TASK TO CARRY OUT => Return the lines below that contain the word "skills".

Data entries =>

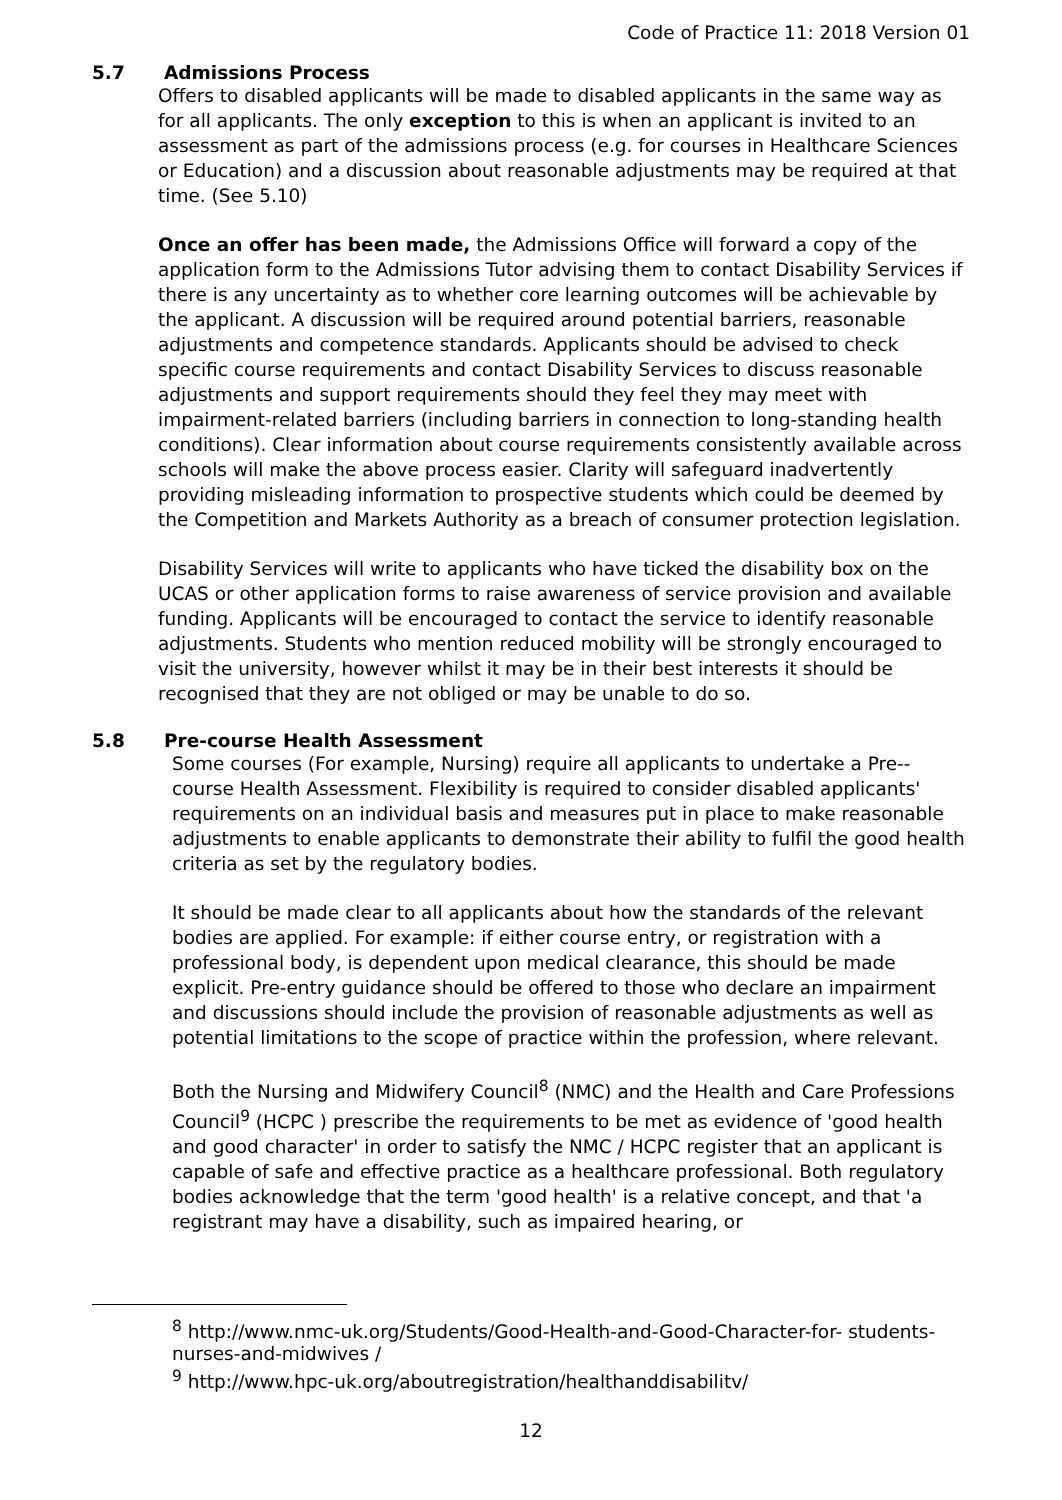Code of Practice 11: 2018 Version 01
5.7 Admissions Process
Offers to disabled applicants will be made to disabled applicants in the same way as for all applicants. The only exception to this is when an applicant is invited to an assessment as part of the admissions process (e.g. for courses in Healthcare Sciences or Education) and a discussion about reasonable adjustments may be required at that time. (See 5.10)
Once an offer has been made, the Admissions Office will forward a copy of the application form to the Admissions Tutor advising them to contact Disability Services if there is any uncertainty as to whether core learning outcomes will be achievable by the applicant. A discussion will be required around potential barriers, reasonable adjustments and competence standards. Applicants should be advised to check specific course requirements and contact Disability Services to discuss reasonable adjustments and support requirements should they feel they may meet with impairment-related barriers (including barriers in connection to long-standing health conditions). Clear information about course requirements consistently available across schools will make the above process easier. Clarity will safeguard inadvertently providing misleading information to prospective students which could be deemed by the Competition and Markets Authority as a breach of consumer protection legislation.
Disability Services will write to applicants who have ticked the disability box on the UCAS or other application forms to raise awareness of service provision and available funding. Applicants will be encouraged to contact the service to identify reasonable adjustments. Students who mention reduced mobility will be strongly encouraged to visit the university, however whilst it may be in their best interests it should be recognised that they are not obliged or may be unable to do so.
5.8 Pre-course Health Assessment
Some courses (For example, Nursing) require all applicants to undertake a Pre--course Health Assessment. Flexibility is required to consider disabled applicants' requirements on an individual basis and measures put in place to make reasonable adjustments to enable applicants to demonstrate their ability to fulfil the good health criteria as set by the regulatory bodies.
It should be made clear to all applicants about how the standards of the relevant bodies are applied. For example: if either course entry, or registration with a professional body, is dependent upon medical clearance, this should be made explicit. Pre-entry guidance should be offered to those who declare an impairment and discussions should include the provision of reasonable adjustments as well as potential limitations to the scope of practice within the profession, where relevant.
Both the Nursing and Midwifery Council<sup>8</sup> (NMC) and the Health and Care Professions Council<sup>9</sup> (HCPC ) prescribe the requirements to be met as evidence of 'good health and good character' in order to satisfy the NMC / HCPC register that an applicant is capable of safe and effective practice as a healthcare professional. Both regulatory bodies acknowledge that the term 'good health' is a relative concept, and that 'a registrant may have a disability, such as impaired hearing, or
<sup>8</sup> http://www.nmc-uk.org/Students/Good-Health-and-Good-Character-for- students-nurses-and-midwives /
<sup>9</sup> http://www.hpc-uk.org/aboutregistration/healthanddisabilitv/
12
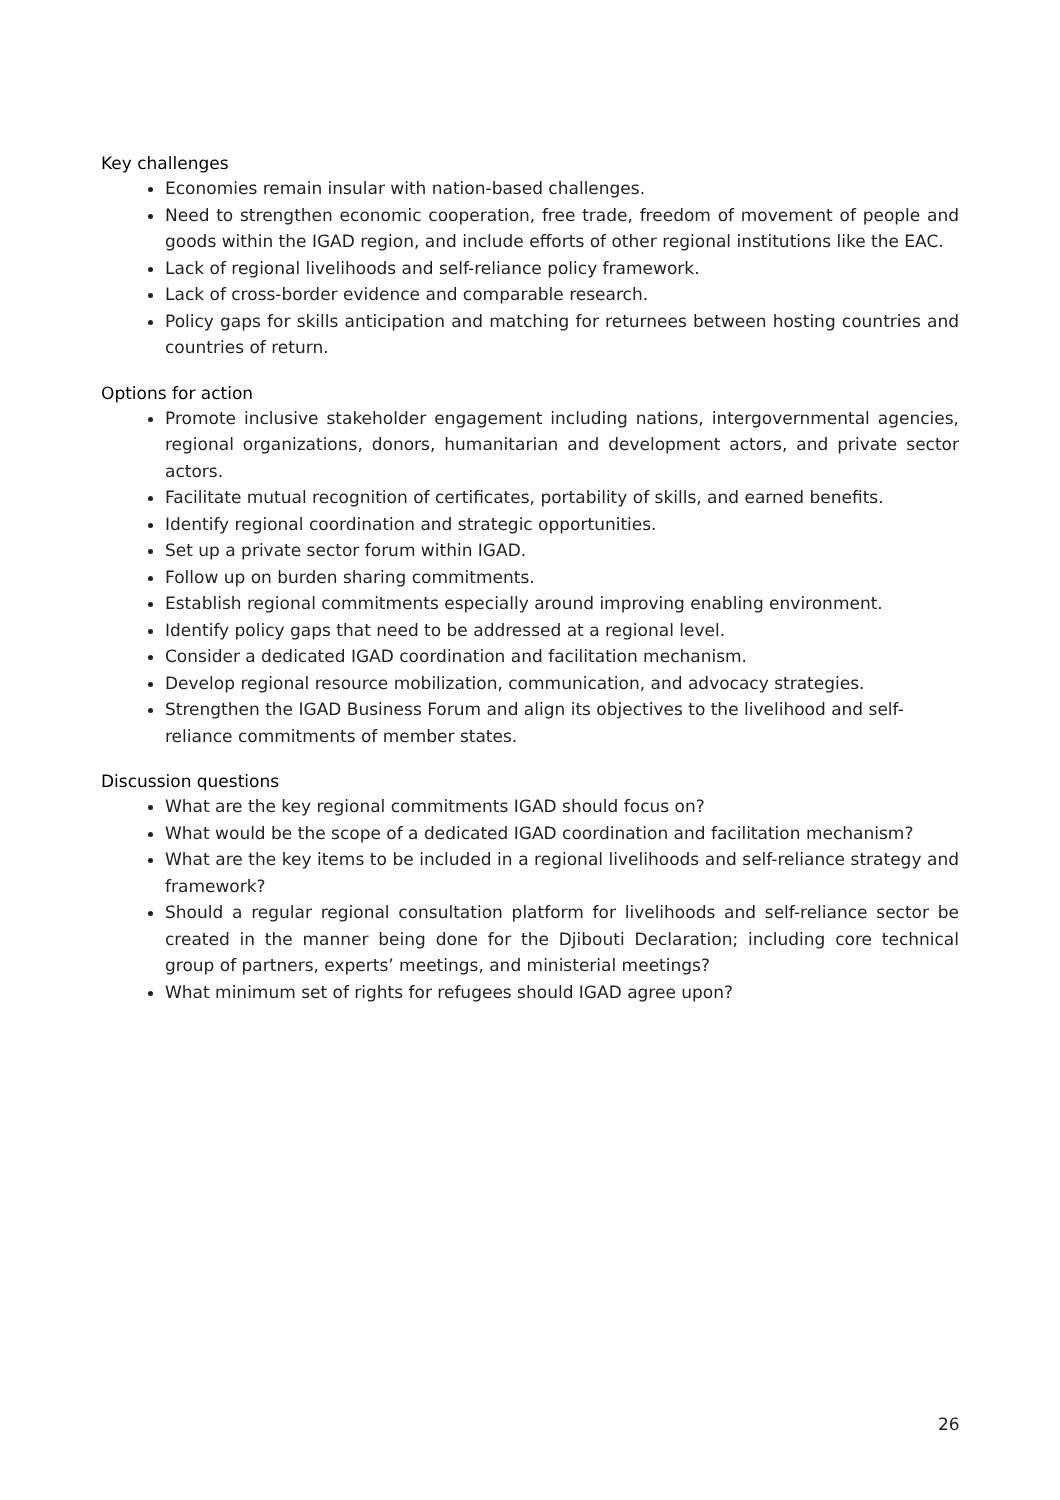Key challenges
Economies remain insular with nation-based challenges.
Need to strengthen economic cooperation, free trade, freedom of movement of people and goods within the IGAD region, and include efforts of other regional institutions like the EAC.
Lack of regional livelihoods and self-reliance policy framework.
Lack of cross-border evidence and comparable research.
Policy gaps for skills anticipation and matching for returnees between hosting countries and countries of return.
Options for action
Promote inclusive stakeholder engagement including nations, intergovernmental agencies, regional organizations, donors, humanitarian and development actors, and private sector actors.
Facilitate mutual recognition of certificates, portability of skills, and earned benefits.
Identify regional coordination and strategic opportunities.
Set up a private sector forum within IGAD.
Follow up on burden sharing commitments.
Establish regional commitments especially around improving enabling environment.
Identify policy gaps that need to be addressed at a regional level.
Consider a dedicated IGAD coordination and facilitation mechanism.
Develop regional resource mobilization, communication, and advocacy strategies.
Strengthen the IGAD Business Forum and align its objectives to the livelihood and self-reliance commitments of member states.
Discussion questions
What are the key regional commitments IGAD should focus on?
What would be the scope of a dedicated IGAD coordination and facilitation mechanism?
What are the key items to be included in a regional livelihoods and self-reliance strategy and framework?
Should a regular regional consultation platform for livelihoods and self-reliance sector be created in the manner being done for the Djibouti Declaration; including core technical group of partners, experts’ meetings, and ministerial meetings?
What minimum set of rights for refugees should IGAD agree upon?
26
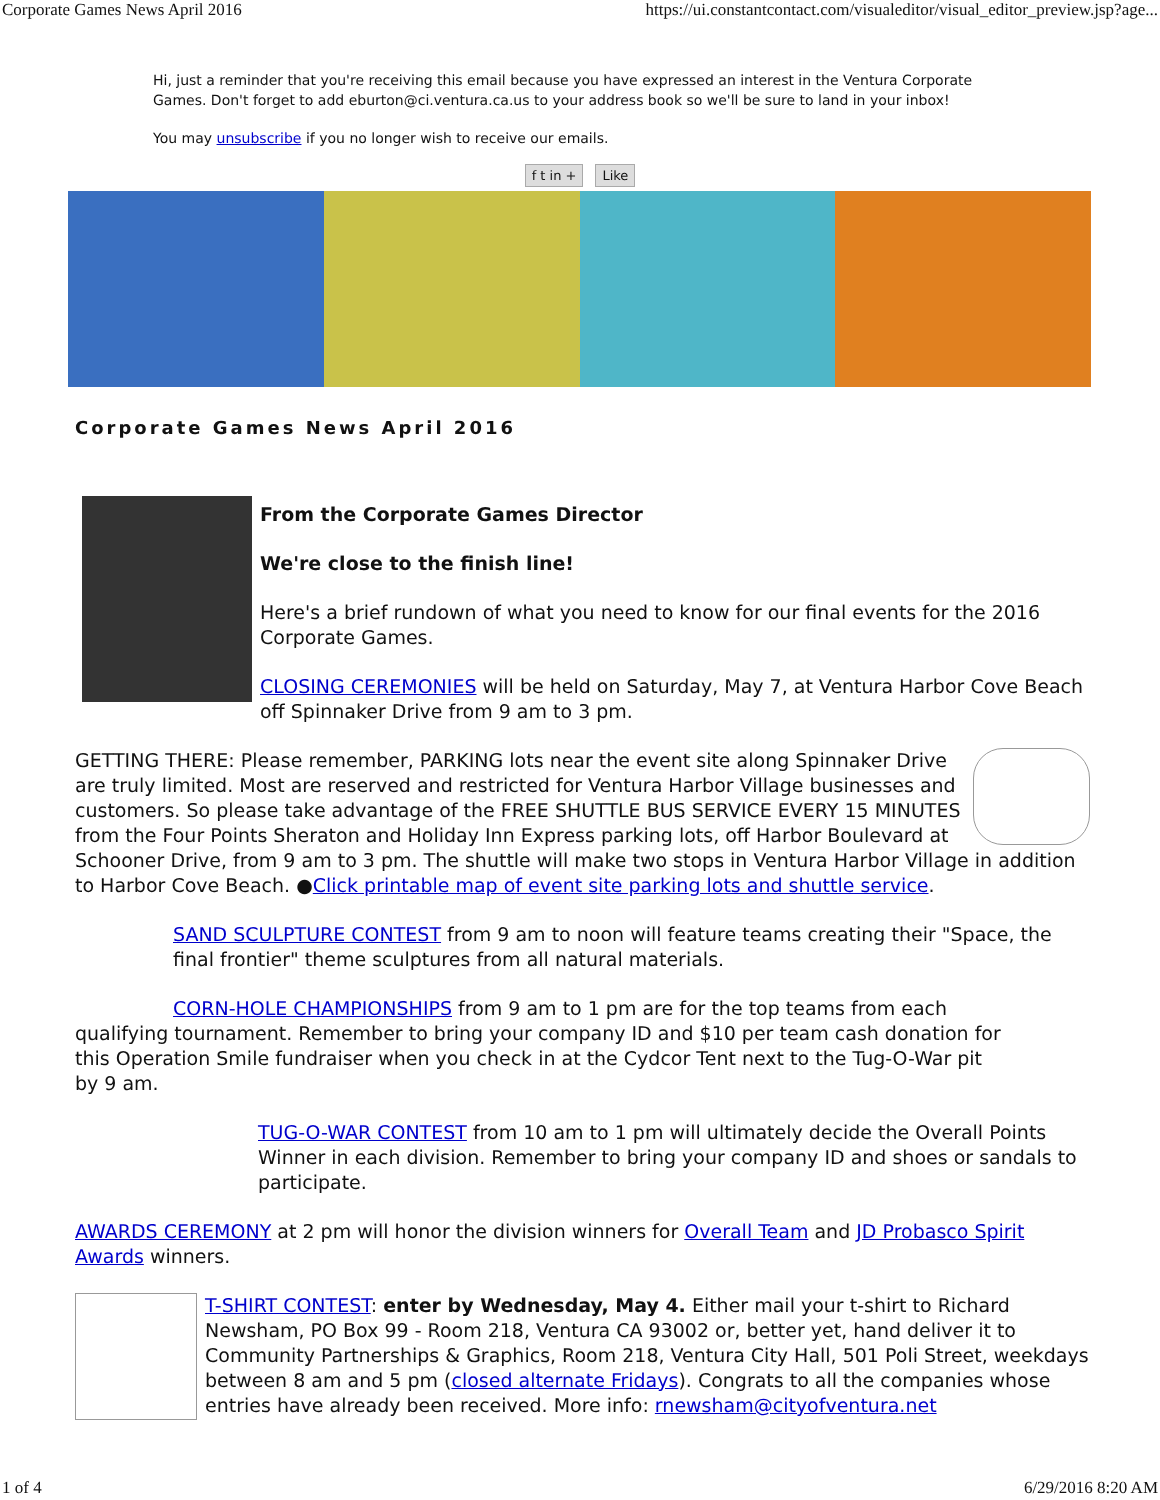Corporate Games News April 2016 https://ui.constantcontact.com/visualeditor/visual_editor_preview.jsp?age...
Hi, just a reminder that you're receiving this email because you have expressed an interest in the Ventura Corporate Games. Don't forget to add eburton@ci.ventura.ca.us to your address book so we'll be sure to land in your inbox!
You may unsubscribe if you no longer wish to receive our emails.
f t in + Like
Corporate Games News April 2016
From the Corporate Games Director
We're close to the finish line!
Here's a brief rundown of what you need to know for our final events for the 2016 Corporate Games.
CLOSING CEREMONIES will be held on Saturday, May 7, at Ventura Harbor Cove Beach off Spinnaker Drive from 9 am to 3 pm.
GETTING THERE: Please remember, PARKING lots near the event site along Spinnaker Drive are truly limited. Most are reserved and restricted for Ventura Harbor Village businesses and customers. So please take advantage of the FREE SHUTTLE BUS SERVICE EVERY 15 MINUTES from the Four Points Sheraton and Holiday Inn Express parking lots, off Harbor Boulevard at Schooner Drive, from 9 am to 3 pm. The shuttle will make two stops in Ventura Harbor Village in addition to Harbor Cove Beach. ●Click printable map of event site parking lots and shuttle service.
SAND SCULPTURE CONTEST from 9 am to noon will feature teams creating their "Space, the final frontier" theme sculptures from all natural materials.
CORN-HOLE CHAMPIONSHIPS from 9 am to 1 pm are for the top teams from each qualifying tournament. Remember to bring your company ID and $10 per team cash donation for this Operation Smile fundraiser when you check in at the Cydcor Tent next to the Tug-O-War pit by 9 am.
TUG-O-WAR CONTEST from 10 am to 1 pm will ultimately decide the Overall Points Winner in each division. Remember to bring your company ID and shoes or sandals to participate.
AWARDS CEREMONY at 2 pm will honor the division winners for Overall Team and JD Probasco Spirit Awards winners.
T-SHIRT CONTEST: enter by Wednesday, May 4. Either mail your t-shirt to Richard Newsham, PO Box 99 - Room 218, Ventura CA 93002 or, better yet, hand deliver it to Community Partnerships & Graphics, Room 218, Ventura City Hall, 501 Poli Street, weekdays between 8 am and 5 pm (closed alternate Fridays). Congrats to all the companies whose entries have already been received. More info: rnewsham@cityofventura.net
1 of 4 6/29/2016 8:20 AM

ANSWER AREA =>
Policy gaps for skills anticipation and matching for returnees between hosting countries and countries of return.
Facilitate mutual recognition of certificates, portability of skills, and earned benefits.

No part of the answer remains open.